Reviews: ‘Paranormal Activity’ and more
You’re sound asleep; you roll over, briefly awaken to a loud sound somewhere, you close your eyes then hear it coming closer.
That’s the pertinent scenario for a reoccurring nightmare. Depending on when you actually fall out of the sack, you may dream until the night dream has you pinned to the pillow gasping for air.
Call this the outline for “Paranormal Activity.” Except the house isn’t haunted; it’s the guy’s girl friend, Katie (Katie Featherston), who has for years complained of something following her. After a veiled joke about untold baggage before moving in together, Micah (Micah Sloat) summons a psychic. Opening the door and he’s done; you need an exorcist referral.

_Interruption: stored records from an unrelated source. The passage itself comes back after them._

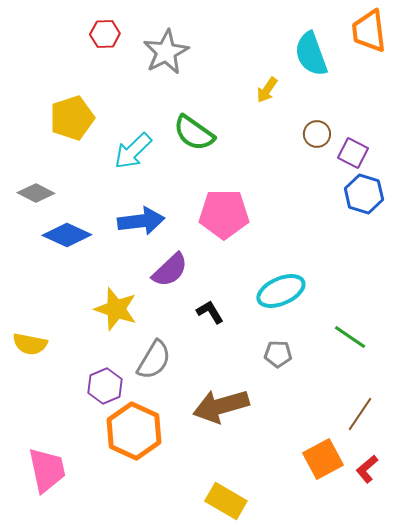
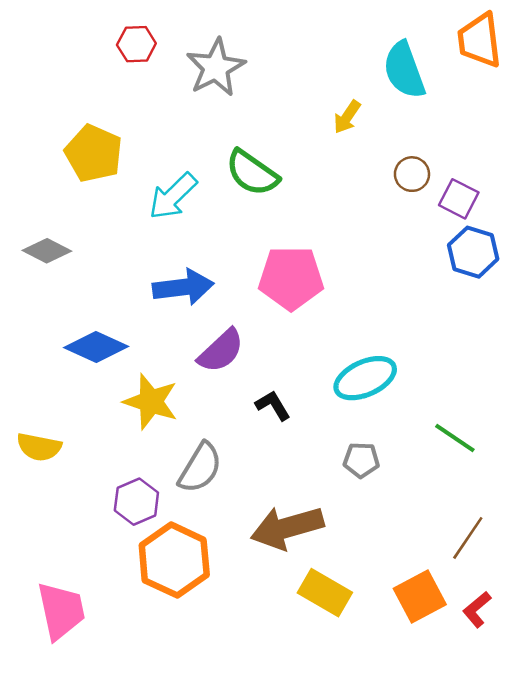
yellow pentagon: (72, 118) -> (94, 153), turned -30
blue diamond: (67, 235) -> (96, 347), moved
yellow rectangle: (226, 501) -> (325, 593), moved

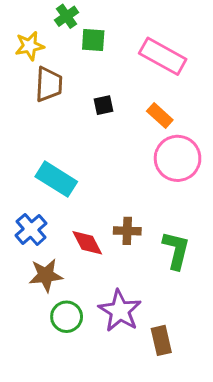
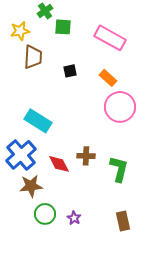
blue cross: (31, 229) -> (21, 155), size x1.4
purple star: (120, 311) -> (74, 218), moved, size x0.5
brown rectangle: (161, 340) -> (123, 221), moved

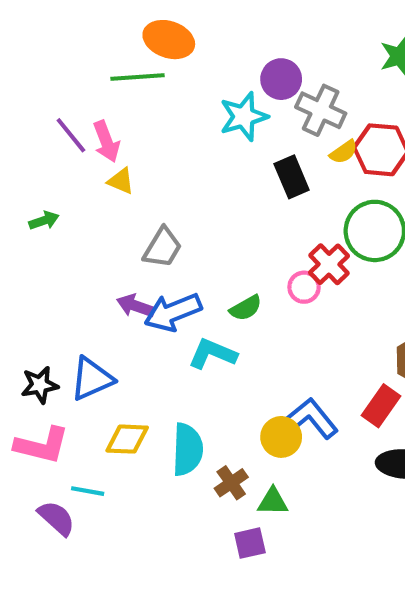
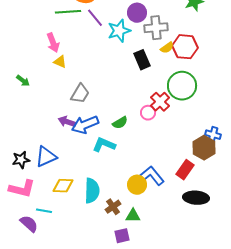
gray cross: (321, 110) -> (156, 28), turned -30
purple line: (71, 135) -> (95, 18), moved
green arrow: (44, 221) -> (23, 81), turned 56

Male ego pounding, Micah wants to capture whatever it is on tape. He thinks it will then go away. She doesn’t.
After a yawning 30 minutes of a couple running around in their shorts and barefeet, “Paranormal” begins to step up the inexplicable, starting with a moving sheet, bouncing bed, footprints, and a sleepwalking lady.
How laborious to rewind and fast forward day after day. The couple misses a snippet that certainly demonstrates that an empty house, Ouija board, and spontaneous combustion has an uninvited invisible guest.
Pay attention to the negative energy accelerates remark. As the couple’s nerves tighten arguments ensue.
Flatly maintaining the turn the camera on and bring the camera obsession, “Paranormal Activity” incorporates the “Cloverfield,” “Quarantine,” and “Blair Witch” point-of-view camera perspective (also used impressively by John Carpenter in the original “Halloween”). Little manifestations bring larger ones with no explanation.
You may not empathetically attach due to the editing, which covers several weeks. Those fade-outs and cuts detract and deflate. It’s the burning of the picture in an otherwise empty living room that seals the fright ratio. From that moment, the demonic presence takes control.
Micah and Katie have acutely synchronized acting abilities. You always view their conversations as plucked from reality, rather than staged.
Having gained a scariest movie of the year rep, “Paranormal Activity” will not be a smoothly orchestrated excursion. It has screams; it has sputters; you will think about it when you go to bed since a large portion of the scenes involve a bed, linens, pillows, and two people rolling and tumbling during their snooze.
∫ Law Abiding Citizen: What is justice? For the crime victim, it’s severe consequences for the perpetrator. Under the rule of law, the rules change —- the police have to jump through lots of procedural non-rights violation hoops, have solid admissible evidence, a jury that renders a 12-0 verdict, and a tough judge to give a maximum sentence.
More complicated from a random vigilante thriller, “Law Abiding Citizen” pummels an extreme example where the survivor (Clyde Shelton played by Gerald Butler) of a murderous home invasion happens to have Rambo styled Special Forces training and assassination skills from a stint with the CIA (or an equivalent).
Charles Bronson popularized striking back at muggers in a series of ‘70s flicks under the “Death Wish” franchise. When the plea-bargained murderers start dropping in agony, Shelton’s unflappable and manipulative persona places him in a Hannibal Lector category. He inhibits audience identification due to the growing extinct of his psychosis.
Can you imagine the straightforward voice uttering, “Good evening, Mr. Phelps” to a cunning, cerebral agent who’s plotting vengeance where the non-punished fall into a chainsaw massacre chamber of terrors?
Losing the fallible morality debates of “Star Chamber,” “And Justice for All” or “Walking Tall,” the degree of calculated mutilation and Shelton’s ‘just business’ non-responsiveness to deaths increasingly distanced from the two killers of his family pushes the film past the ‘justice’ line in the sand.
“Law Abiding” recovers its mojo as Jamie Foxx (the embattled prosecutor) absorbs details and quickly sweeps the slaughter emphasis to a caper solving mystery.
UN-PREVIEWED:
∫ Amelia: We know Miss Earhart (Hillary Swank) won’t make it around the world in her plane, but a slight buzzer predicts Swank could strike award nomination goal as this early Aviatrix.
∫ Saw VI: Shawnee Smith said we learn more about the characters and their motivations. She also warned the sets were as disturbing as the finished product.
∫ This Is It: The King of Pop’s last stand. Will the edited together bits and pieces from his rehearsals from the world tour that was not to happen, be electrifying or solemn? The King of Pop reigns at cinemas starting Oct. 28.
∫ The Box: Can’t wait based on the preview. A young couple (Cameron Diaz, James Marsden) receives a mysterious delivery. They’re told by pressing the button a million bucks goes in their bank account, but somewhere a stranger dies. Visually and aesthetically, this has potential of a bizarre “Twilight Zone” intelligent thriller. It’s set for Nov. 6.